Your task
Starting from the first line of the material and ending with the line that contains "right elbow: (186, 241, 6)", recast each line as an item in a numbered list, omitting blank lines.

Dataset records
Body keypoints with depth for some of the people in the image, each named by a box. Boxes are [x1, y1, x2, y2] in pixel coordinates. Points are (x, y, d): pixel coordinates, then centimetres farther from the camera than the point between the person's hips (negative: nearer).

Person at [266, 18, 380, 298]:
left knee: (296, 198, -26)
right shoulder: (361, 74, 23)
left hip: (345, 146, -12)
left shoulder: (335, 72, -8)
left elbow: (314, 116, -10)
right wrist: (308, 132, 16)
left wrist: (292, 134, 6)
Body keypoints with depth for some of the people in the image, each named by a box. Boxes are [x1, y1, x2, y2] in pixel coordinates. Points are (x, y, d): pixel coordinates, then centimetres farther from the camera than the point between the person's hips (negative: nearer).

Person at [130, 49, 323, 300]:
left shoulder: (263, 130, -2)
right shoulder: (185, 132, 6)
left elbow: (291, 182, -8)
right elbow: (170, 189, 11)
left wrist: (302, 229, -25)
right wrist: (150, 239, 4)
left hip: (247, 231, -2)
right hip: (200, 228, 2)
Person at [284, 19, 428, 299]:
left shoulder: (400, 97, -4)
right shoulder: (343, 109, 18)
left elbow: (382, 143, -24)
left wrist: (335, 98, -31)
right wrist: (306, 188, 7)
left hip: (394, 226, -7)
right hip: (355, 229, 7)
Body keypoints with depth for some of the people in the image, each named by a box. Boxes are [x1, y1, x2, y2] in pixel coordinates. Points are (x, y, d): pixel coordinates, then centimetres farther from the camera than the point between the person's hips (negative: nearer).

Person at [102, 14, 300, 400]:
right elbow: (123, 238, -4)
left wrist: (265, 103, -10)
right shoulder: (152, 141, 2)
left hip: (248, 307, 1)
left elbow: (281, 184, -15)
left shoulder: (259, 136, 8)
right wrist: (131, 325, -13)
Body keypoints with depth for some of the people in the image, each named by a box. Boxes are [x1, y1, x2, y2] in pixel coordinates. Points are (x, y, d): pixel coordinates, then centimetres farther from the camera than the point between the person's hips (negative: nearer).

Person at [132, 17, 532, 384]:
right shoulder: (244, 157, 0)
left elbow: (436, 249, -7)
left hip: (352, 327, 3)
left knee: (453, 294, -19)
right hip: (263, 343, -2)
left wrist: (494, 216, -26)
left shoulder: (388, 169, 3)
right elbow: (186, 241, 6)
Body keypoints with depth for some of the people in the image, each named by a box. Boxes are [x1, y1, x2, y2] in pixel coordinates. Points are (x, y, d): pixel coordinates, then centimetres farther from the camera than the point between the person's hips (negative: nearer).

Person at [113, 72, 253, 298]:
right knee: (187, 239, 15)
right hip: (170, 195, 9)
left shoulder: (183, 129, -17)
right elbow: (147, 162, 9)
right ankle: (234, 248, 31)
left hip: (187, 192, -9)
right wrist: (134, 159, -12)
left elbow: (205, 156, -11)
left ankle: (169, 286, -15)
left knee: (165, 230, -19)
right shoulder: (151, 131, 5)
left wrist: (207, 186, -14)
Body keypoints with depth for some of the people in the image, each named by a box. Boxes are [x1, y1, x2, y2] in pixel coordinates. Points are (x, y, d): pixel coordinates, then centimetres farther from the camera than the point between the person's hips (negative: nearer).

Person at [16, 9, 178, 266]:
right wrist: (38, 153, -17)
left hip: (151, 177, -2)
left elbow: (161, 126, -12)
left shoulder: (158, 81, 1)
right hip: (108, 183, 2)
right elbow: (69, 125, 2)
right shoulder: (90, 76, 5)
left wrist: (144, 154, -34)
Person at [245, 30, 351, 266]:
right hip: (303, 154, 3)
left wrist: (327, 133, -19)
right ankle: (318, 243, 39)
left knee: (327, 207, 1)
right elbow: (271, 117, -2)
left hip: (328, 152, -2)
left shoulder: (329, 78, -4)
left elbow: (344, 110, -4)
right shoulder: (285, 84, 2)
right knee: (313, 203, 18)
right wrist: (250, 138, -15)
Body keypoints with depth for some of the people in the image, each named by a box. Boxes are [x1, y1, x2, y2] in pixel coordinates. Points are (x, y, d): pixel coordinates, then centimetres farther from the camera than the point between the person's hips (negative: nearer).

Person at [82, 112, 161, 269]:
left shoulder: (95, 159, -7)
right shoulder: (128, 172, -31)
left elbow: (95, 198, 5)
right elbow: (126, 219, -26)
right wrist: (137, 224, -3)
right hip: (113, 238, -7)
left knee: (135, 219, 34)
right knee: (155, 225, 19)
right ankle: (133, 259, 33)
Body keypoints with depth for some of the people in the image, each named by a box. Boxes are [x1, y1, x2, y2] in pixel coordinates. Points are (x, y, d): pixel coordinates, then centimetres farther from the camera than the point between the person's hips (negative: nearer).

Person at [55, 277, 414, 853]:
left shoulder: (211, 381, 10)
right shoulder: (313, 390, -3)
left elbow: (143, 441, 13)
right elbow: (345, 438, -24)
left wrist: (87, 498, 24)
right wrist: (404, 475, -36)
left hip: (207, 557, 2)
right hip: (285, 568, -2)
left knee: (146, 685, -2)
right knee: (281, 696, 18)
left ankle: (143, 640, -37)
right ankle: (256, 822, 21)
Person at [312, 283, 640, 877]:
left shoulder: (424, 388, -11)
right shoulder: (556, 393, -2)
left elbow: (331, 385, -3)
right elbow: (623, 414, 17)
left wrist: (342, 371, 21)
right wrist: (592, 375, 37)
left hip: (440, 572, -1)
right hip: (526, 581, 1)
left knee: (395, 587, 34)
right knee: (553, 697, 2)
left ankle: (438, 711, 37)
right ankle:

Response to the exercise
1. Body keypoints with depth for some of the people in the image, each named by a box. Boxes are [x1, y1, x2, y2] in pixel coordinates. Points are (x, y, d): pixel coordinates, then centimetres farther from the camera than the point between the person's hips (negative: nearer).
2. Person at [266, 18, 380, 298]:
3. left knee: (296, 198, -26)
4. right shoulder: (361, 74, 23)
5. left hip: (345, 146, -12)
6. left shoulder: (335, 72, -8)
7. left elbow: (314, 116, -10)
8. right wrist: (308, 132, 16)
9. left wrist: (292, 134, 6)
10. Body keypoints with depth for some of the people in the image, each named by a box. Boxes are [x1, y1, x2, y2] in pixel coordinates. Points are (x, y, d): pixel coordinates, then centimetres farther from the camera than the point between the person's hips (negative: nearer).
11. Person at [130, 49, 323, 300]:
12. left shoulder: (263, 130, -2)
13. right shoulder: (185, 132, 6)
14. left elbow: (291, 182, -8)
15. right elbow: (170, 189, 11)
16. left wrist: (302, 229, -25)
17. right wrist: (150, 239, 4)
18. left hip: (247, 231, -2)
19. right hip: (200, 228, 2)
20. Person at [284, 19, 428, 299]:
21. left shoulder: (400, 97, -4)
22. right shoulder: (343, 109, 18)
23. left elbow: (382, 143, -24)
24. left wrist: (335, 98, -31)
25. right wrist: (306, 188, 7)
26. left hip: (394, 226, -7)
27. right hip: (355, 229, 7)
28. Body keypoints with depth for some of the people in the image, each named by a box. Boxes are [x1, y1, x2, y2] in pixel coordinates. Points are (x, y, d): pixel coordinates, then centimetres farther from the camera than the point between the person's hips (negative: nearer).
29. Person at [102, 14, 300, 400]:
30. right elbow: (123, 238, -4)
31. left wrist: (265, 103, -10)
32. right shoulder: (152, 141, 2)
33. left hip: (248, 307, 1)
34. left elbow: (281, 184, -15)
35. left shoulder: (259, 136, 8)
36. right wrist: (131, 325, -13)
37. Body keypoints with depth for some of the people in the image, each named by a box. Boxes are [x1, y1, x2, y2] in pixel coordinates. Points are (x, y, d): pixel coordinates, then centimetres farther from the camera than the point between the person's hips (negative: nearer).
38. Person at [132, 17, 532, 384]:
39. right shoulder: (244, 157, 0)
40. left elbow: (436, 249, -7)
41. left hip: (352, 327, 3)
42. left knee: (453, 294, -19)
43. right hip: (263, 343, -2)
44. left wrist: (494, 216, -26)
45. left shoulder: (388, 169, 3)
46. right elbow: (186, 241, 6)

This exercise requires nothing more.